- Password spraying attack successfully breached Microsoft 365 accounts
- Hackers abused incorrectly configured conditional access policies to bypass MFA
- Many target organizations had not implemented AMF
Hackers used previously leaked credentials to attack Microsoft 365 accounts in a password spraying attack that resulted in more than 81 million login attempts over a two-week period.
Attackers then abused incorrectly implemented conditional access policies within the Resource Owner Password Credentials (ROPC) OAuth mechanism using the Azure Command Line Interface (CLI), allowing hackers to bypass authentication entirely when a matching username and password were discovered.
Cybersecurity company Huntress observed the attack campaign targeting customers and noted that 78 Microsoft accounts across 64 organizations were compromised between June 12 and June 26, 2026.
Hackers access 365 accounts without authentication
Ultimately, the success of the attack came down to how well organizations had implemented conditional access policies related to multi-factor authentication.

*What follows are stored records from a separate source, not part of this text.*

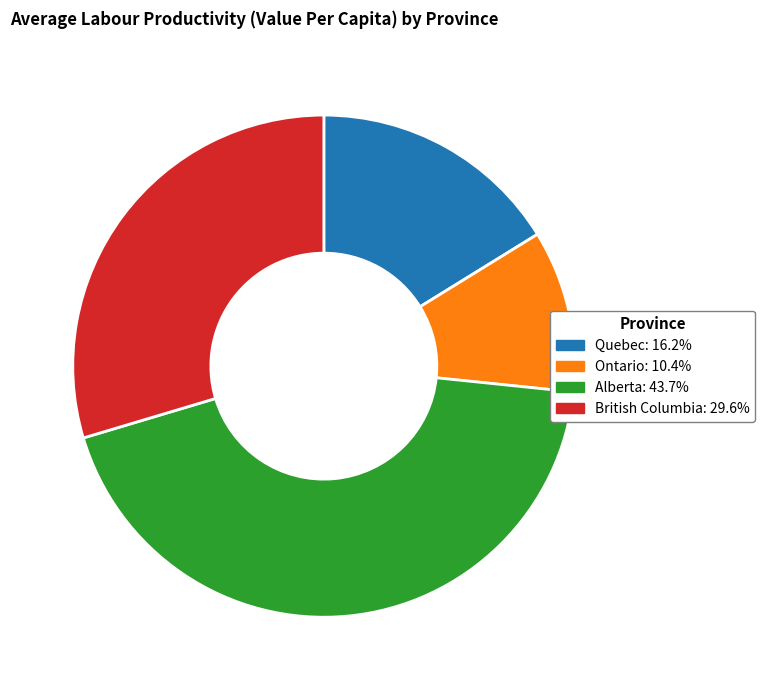

Count the number of slices in the pie.

4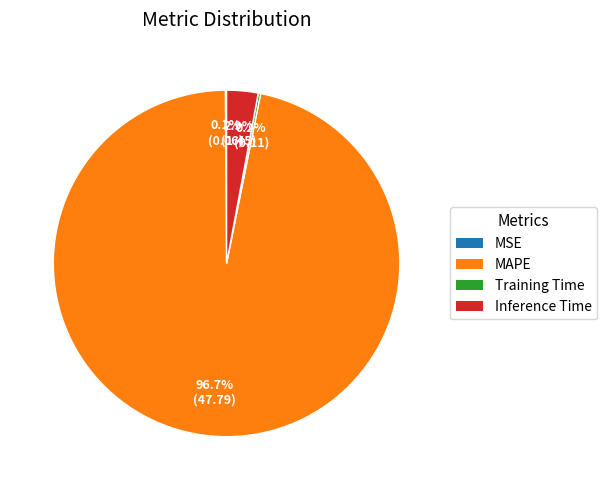

Combined, what portion of the pie is MAPE and Inference Time?

99.7%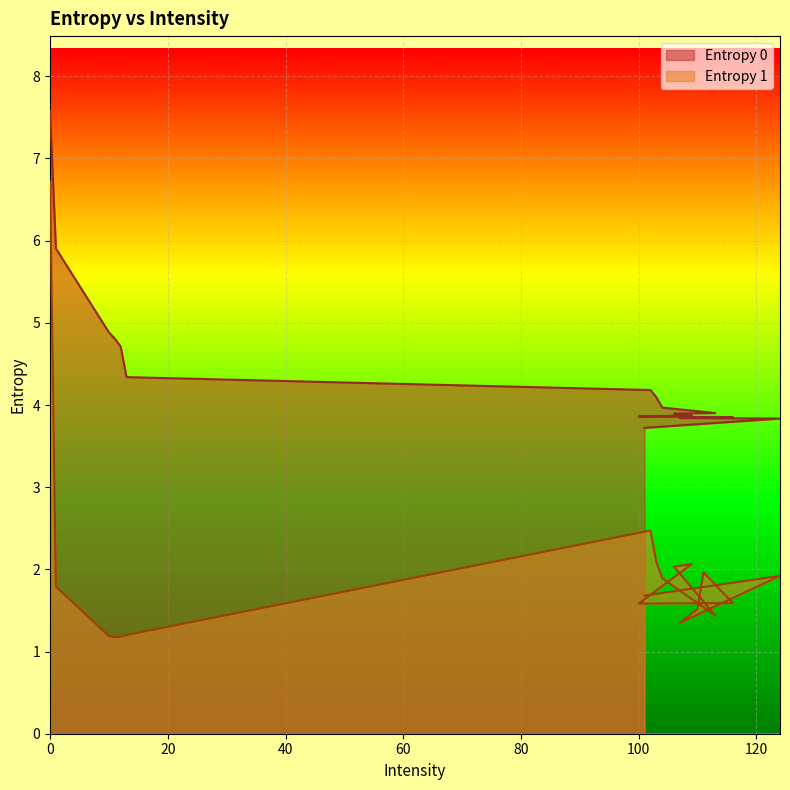

List the labels in order of Entropy 0 value, largest first.

0, 1, 10, 11, 12, 13, 102, 103, 104, 113, 106, 109, 100, 116, 111, 110, 107, 124, 101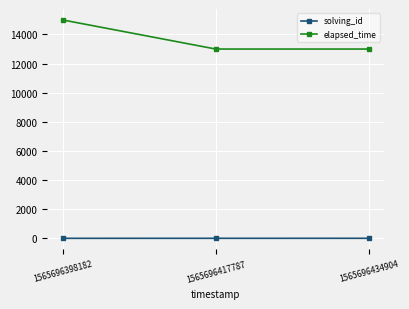

List the series in order of their overall mean, highest first.

elapsed_time, solving_id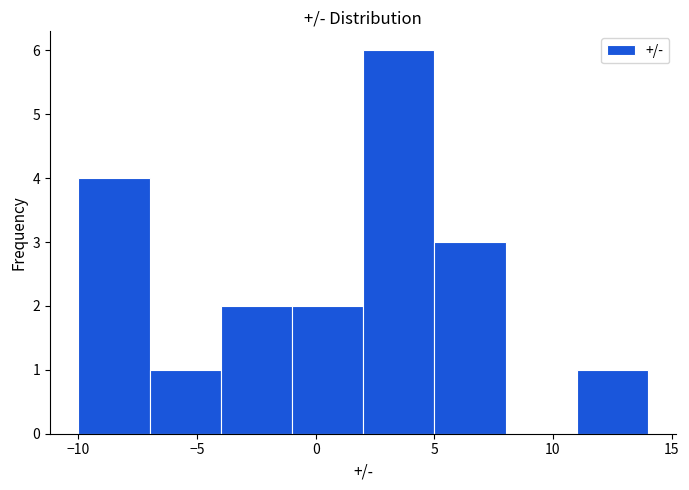

Reading left to right, list every bar in this chart as the range it spans on the x-axis followed by its height. The values are not printed on the chart, so give them approximately, as read against the axis.

-10 to -7: 4
-7 to -4: 1
-4 to -1: 2
-1 to 2: 2
2 to 5: 6
5 to 8: 3
8 to 11: 0
11 to 14: 1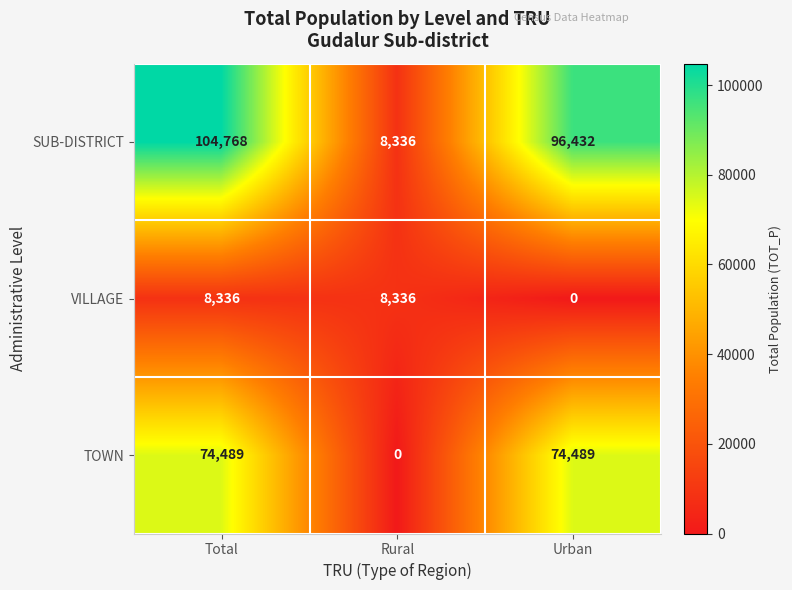

At which category does the chart reach its peak across all series?

Total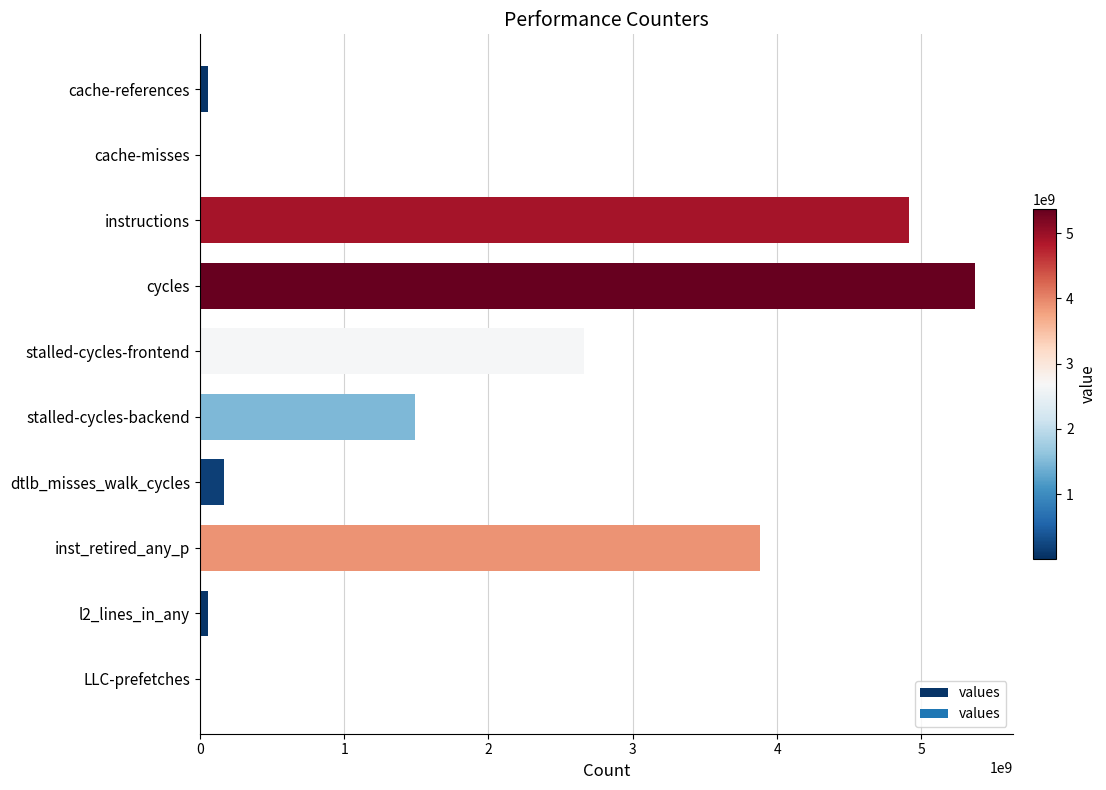

At which category does the chart reach its peak across all series?

cycles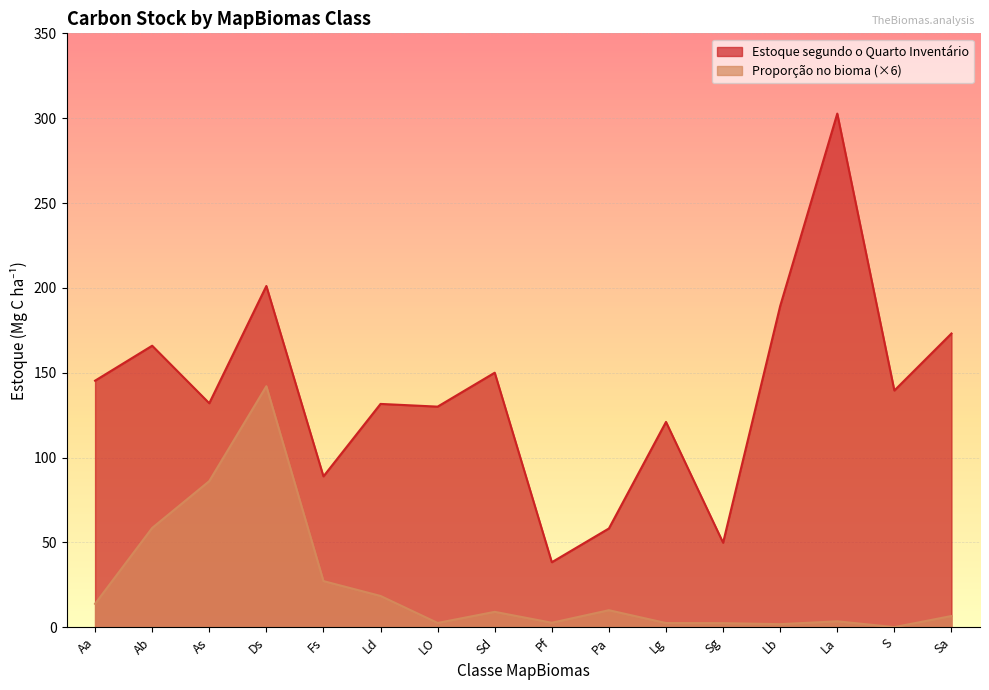

True or false: Proporção no bioma and Estoque segundo o Quarto Inventário cross at least once.

False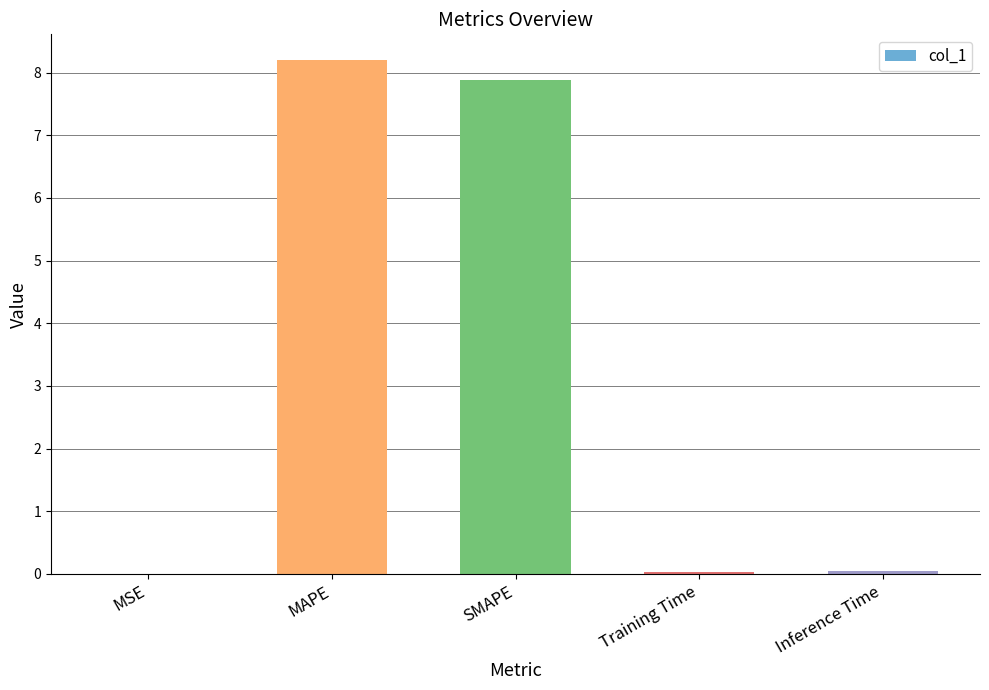

Are the bars horizontal?

No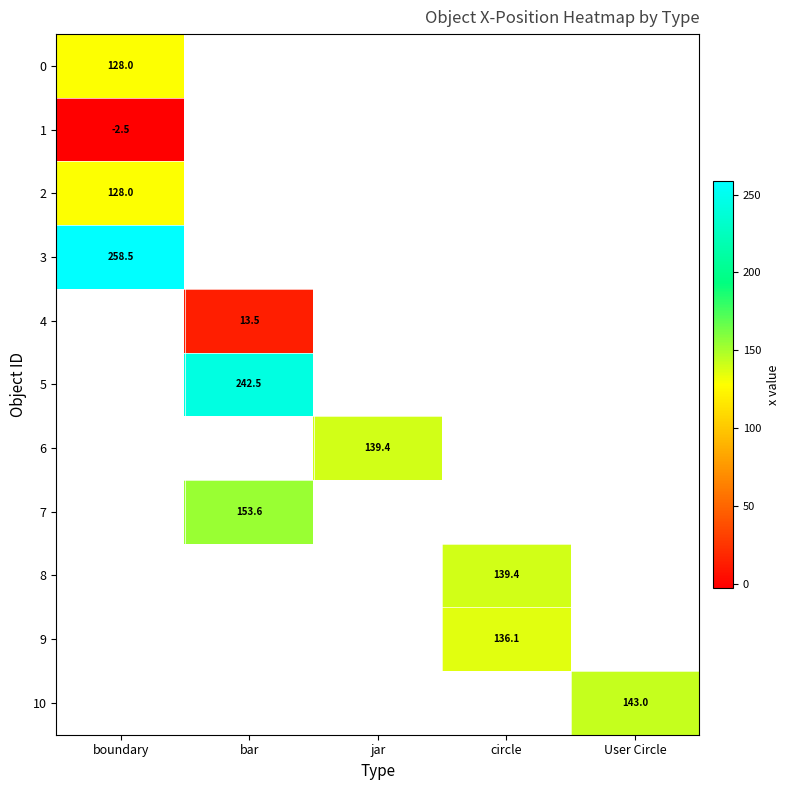

What is the maximum value shown in the chart?

258.5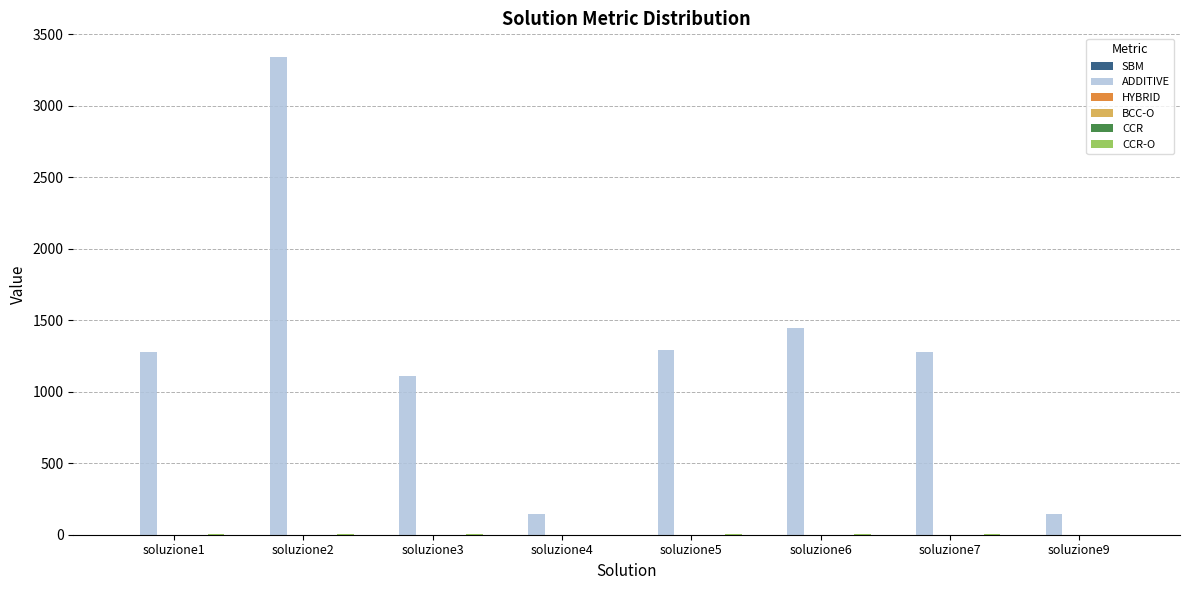

At which category is the sum across all series the highest?

soluzione2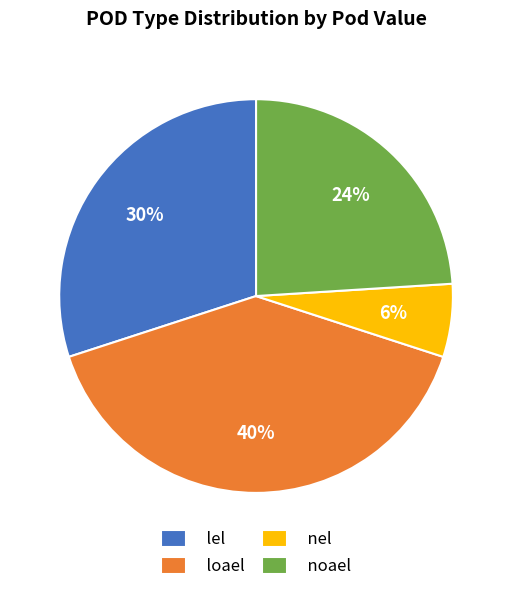

What percentage is the loael slice, to the nearest percent?

40%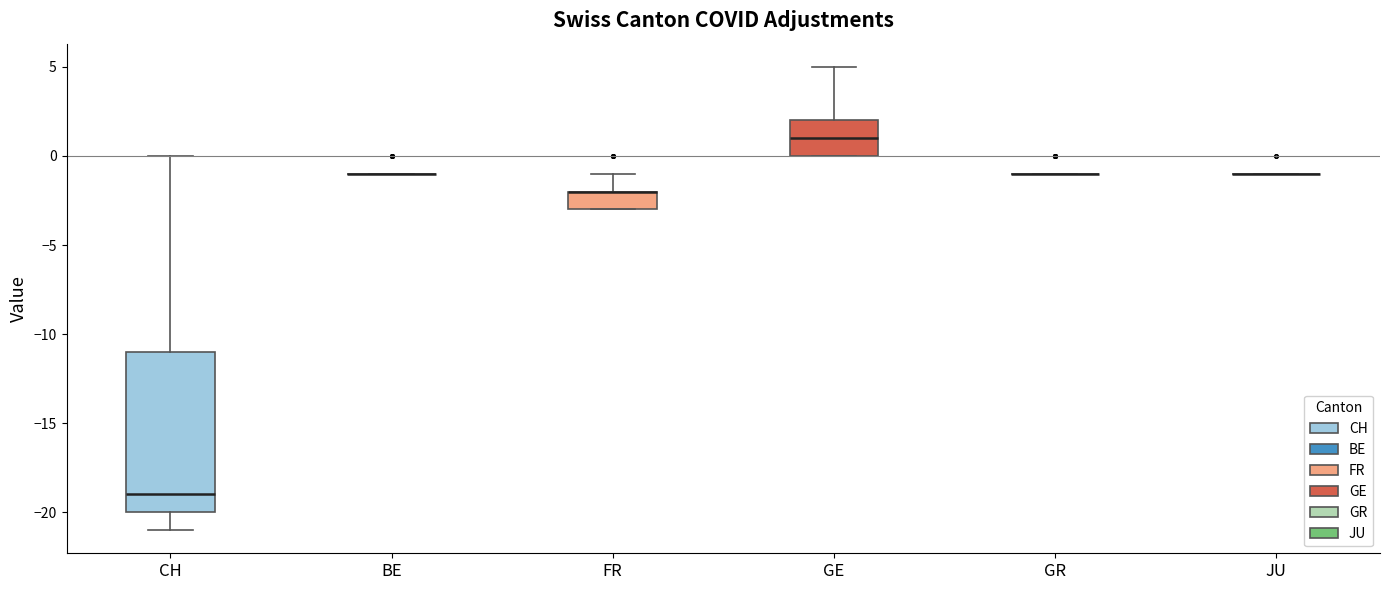

Comparing the boxes themselves (not the whiskers), which one is the tallest?

CH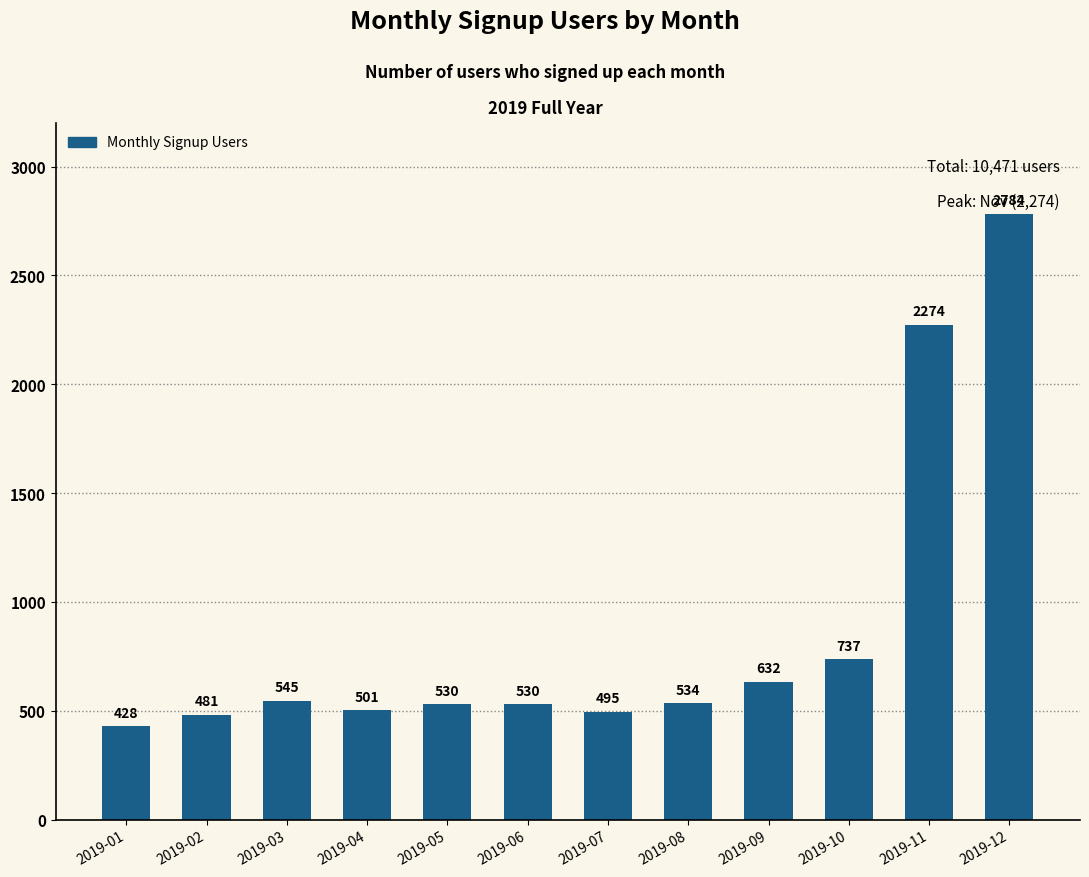

How many bars are there in total?

12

“Many of the compromised companies had implemented multi-factor authentication (MFA) through a Conditional Access Policy (CAP), but MFA was not configured to cover this specific flow that the attackers used,” Huntress explained, referring to the ROPC exploitation.
“ROPC is considered problematic for several reasons, but one of them is that it does not offer support for modern authentication flows like MFA or SSO. That means, as we saw in this campaign, ROPC sends the password directly to the /token endpoint without an interactive MFA message.”
Several of the organizations that were breached did not enforce any MFA policies, and others only enforced MFA for specific user groups, such as administrators. In other cases, a login attempt only required MFA when the traffic came from an untrusted location, meaning MFA was not applied if the connection came from a trusted IP address. Additionally, some organizations had only applied MFA in report-only mode, meaning that MFA policies were never actually applied.
To protect against attacks of this type, Huntress recommended the following mitigations:
- Organizations should implement MFA for all users, all cloud applications, and all types of client applications.
- Azure CLI app must be restricted from use by non-admin users
- The response to the attack should be based on the validity of the credentials, rather than the volume of spraying.